Cela fait déjà 7 ans que les négociations entre Monaco et l’Union européenne ont débuté pour la conclusion d’un éventuel accord d’association. Lors d’une récente réunion avec le gouvernement, les élus du Conseil national ont rappelé « les lignes rouges » à ne pas franchir pour sauvegarder les spécificités monégasques.
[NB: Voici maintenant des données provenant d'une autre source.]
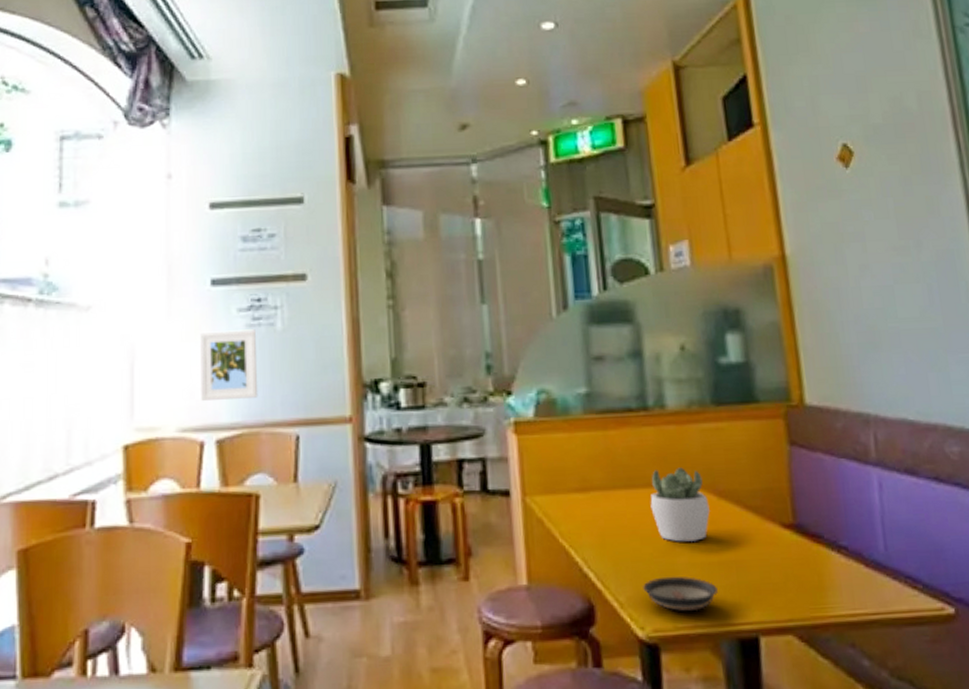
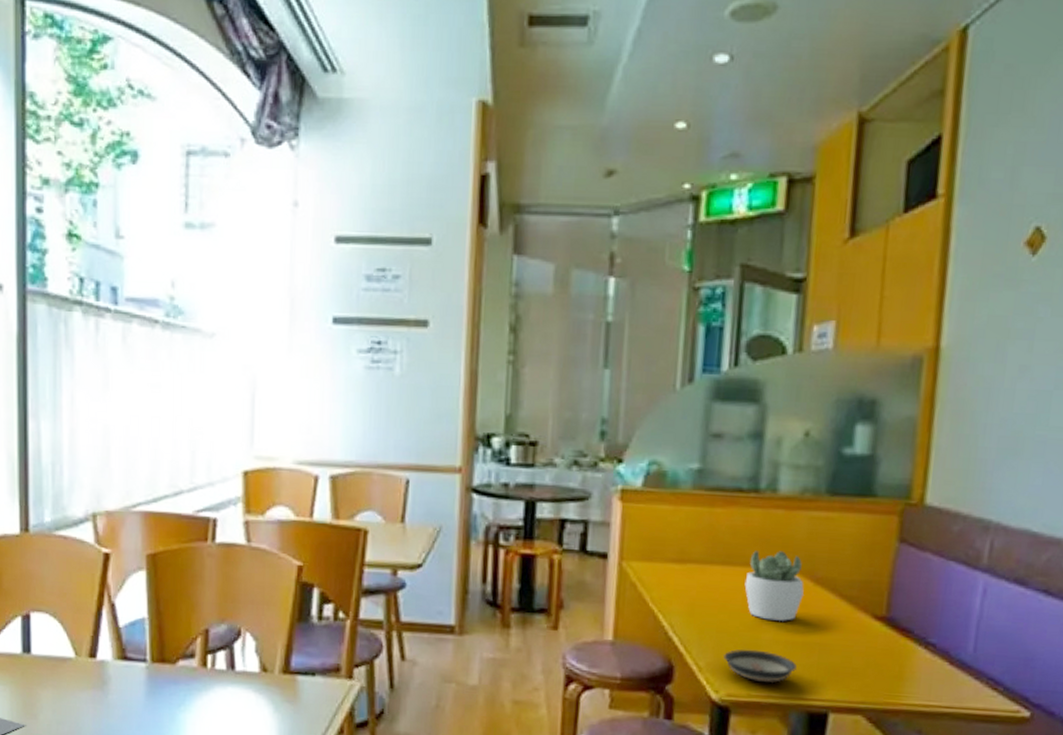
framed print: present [200,329,258,401] -> none [318,369,374,439]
Le Brexit d’abord, la crise sanitaire ensuite, et désormais la guerre en Ukraine, ont fait passer au second plan un débat pourtant majeur pour l’avenir de la Principauté : la conclusion d’un éventuel accord d’association entre Monaco et l’Union européenne. Bien qu’absent du débat public et médiatique, ce dossier très sensible est toujours bel et bien sur le feu en coulisses. Et ce, depuis un long moment… Les négociations entre Bruxelles et Monaco ont en effet débuté en 2015. Soit 7 ans en arrière. « Les discussions se poursuivent et devraient reprendre, en présentiel, au cours de l’année 2022 », a récemment rappelé le Conseil national, tout en énumérant les évènements majeurs ayant perturbé le cours des négociations. Pèle-mêle : la crise sanitaire, la conjoncture internationale avec le Brexit , la décision en 2021 de la Suisse de ne pas donner suite à un accord cadre avec l’Union Européenne, ou encore l’arrivée de nouveaux négociateurs côté européen en 2020.
Priorité aux Monégasques
Lors d’une réunion qui s’est tenue le 8 avril dernier entre les membres du gouvernement et les élus, la haute assemblée a une nouvelle fois rappelé « les lignes rouges » à ne pas franchir. Avec un objectif en ligne : sauvegarder les spécificités monégasques. Quelles sont alors ces limites à ne pas dépasser selon les élus ? Tout d’abord : le maintien de la priorité nationale pour les Monégasques dans tous les domaines, l’emploi, le logement, ainsi que les nombreuses aides sociales. Autre point fondamental : l’accès exclusif pour les Monégasques à certaines professions réglementées, l’autorisation préalable obligatoire à l’installation des résidents et des entreprises sur le territoire monégasque, mais aussi « le maintien du régime déclaratif pour les nationaux », rajoute le Conseil national. Concernant plus particulièrement la question du logement, les élus ont notamment insisté sur l’importance de maintenir, dans les mêmes conditions qu’aujourd’hui, l’accès aux logements domaniaux aux seuls Monégasques, et de préserver l’accès et les aides au logement qui existent en faveur des enfants du pays. « Seul un traité qui garantirait des avantages supérieurs aux inconvénients pour le pays et les Monégasques, obtiendrait un vote favorable de l’assemblée en faveur d’un éventuel projet de loi d’autorisation de ratification », a prévenule Conseil national.